= North Point Global =

North Point Global Ltd. (NPG) was a Liverpool based real estate developer. With a head office in Edward pavilion (Salthouse quay), it was established in 2015 primarily to develop one of the regions around Liverpool's docks off Great George street. However, it filed for bankruptcy in 2018 leaving its Chinese investors in the lurch.

==New Chinatown development (Liverpool)==
Though the group had not completed any housing project in the UK, it announced plans in December 2015 to develop a so-called "New Chinatown" near Liverpool docks for £200m, consisting of glitzy glass buildings and sky scrapers, a hotel, a business center and 280 homes. The development was planned over three sites - two owned by the Liverpool City Council and a third site owned by Urban Splash under the Tribeca scheme.
It marketed these houses to middle class individual buyers and investors in Hong Kong and tier 1 cities of China in expo exhibitions, advertising guaranteed returns. The first phase of the project was promised to be completed in 2017 and the entire project completed by 2019. In an interview in July 2016, its chairman David Choules told reporters that 46 of its 127 residential units had already been sold by July 2016, with most of the shops on leaseholds. Its commercial spaces were built to allow small investors from China to take advantage of the Tier 1 entrepreneur's visa programme. Most investors consisted of individual families who had paid £40,000 each as 30% downpayment for their apartment. Some prospective investors paid up to 50% of their share upfront as a deposit. The site is currently being demolished and awaiting designs for a new development.

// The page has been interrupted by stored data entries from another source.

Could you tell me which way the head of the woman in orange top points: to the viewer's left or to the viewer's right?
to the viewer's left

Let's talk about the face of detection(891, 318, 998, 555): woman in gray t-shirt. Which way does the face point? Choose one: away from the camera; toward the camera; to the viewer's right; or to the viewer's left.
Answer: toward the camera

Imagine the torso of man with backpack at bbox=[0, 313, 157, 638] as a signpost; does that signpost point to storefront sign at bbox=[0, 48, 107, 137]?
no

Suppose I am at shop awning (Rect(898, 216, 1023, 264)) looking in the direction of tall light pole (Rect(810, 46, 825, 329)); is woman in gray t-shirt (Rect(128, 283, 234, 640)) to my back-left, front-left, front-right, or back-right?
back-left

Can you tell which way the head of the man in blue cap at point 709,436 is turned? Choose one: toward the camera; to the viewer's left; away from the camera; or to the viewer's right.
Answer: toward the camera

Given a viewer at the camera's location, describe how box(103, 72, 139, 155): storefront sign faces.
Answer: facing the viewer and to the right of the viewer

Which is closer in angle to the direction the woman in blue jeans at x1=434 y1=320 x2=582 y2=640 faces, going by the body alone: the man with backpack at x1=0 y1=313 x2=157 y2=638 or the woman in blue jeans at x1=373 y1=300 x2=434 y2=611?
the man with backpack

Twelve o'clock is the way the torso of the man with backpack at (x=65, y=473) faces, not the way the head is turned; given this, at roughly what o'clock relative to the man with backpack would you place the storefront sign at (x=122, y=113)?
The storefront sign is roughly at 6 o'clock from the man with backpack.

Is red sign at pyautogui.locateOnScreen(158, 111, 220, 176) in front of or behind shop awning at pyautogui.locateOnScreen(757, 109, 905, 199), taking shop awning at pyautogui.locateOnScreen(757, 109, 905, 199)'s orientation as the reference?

However, other than the inauguration program in 2016, no development took place at the site. The NPG group sold the development rights in 2017 to another shell company called "Your Housing Group". At around the same time, Bilt Group, the subcontractor who was planned to carry out its construction developed financial problems and was closed down.

In February 2018, Bloomberg reported that North Points projects had been stalled and put up for sale, leaving hundreds of Hong Kong and Chinese purchasers in the lurch. In 2018, the Liverpool Echo reported that construction had still not started at the site which was now filled with garbage and infested with rats.

==Other developments in Liverpool and Manchester==
As of October 2017, five projects of North Point in Liverpool were suspended due to a paucity of funds and financial problems, without any repayments to investors. These were new China Town, Baltic house, North Point Pall mall, The Paramount and The Quadrant. Some in the press suspected the group to be involved in money laundering, but this was never proven.

In March 2018, an exposé by The Guardian revealed that North point was just one of the many fraudulent real estate development schemes floated in the UK to lure in individual Chinese small investors. At least one of them was promoted by the ex chancellor George Osborne. One was Pinnacle Angelgate, the company behind the Angelgate project in Manchester, went into administration in 2017. It was a sister company of North point global. Many of the proposed 344 apartments in that project were also sold off-plan to Chinese and Hong Kong investors, who paid deposits of more than £31m to secure the properties.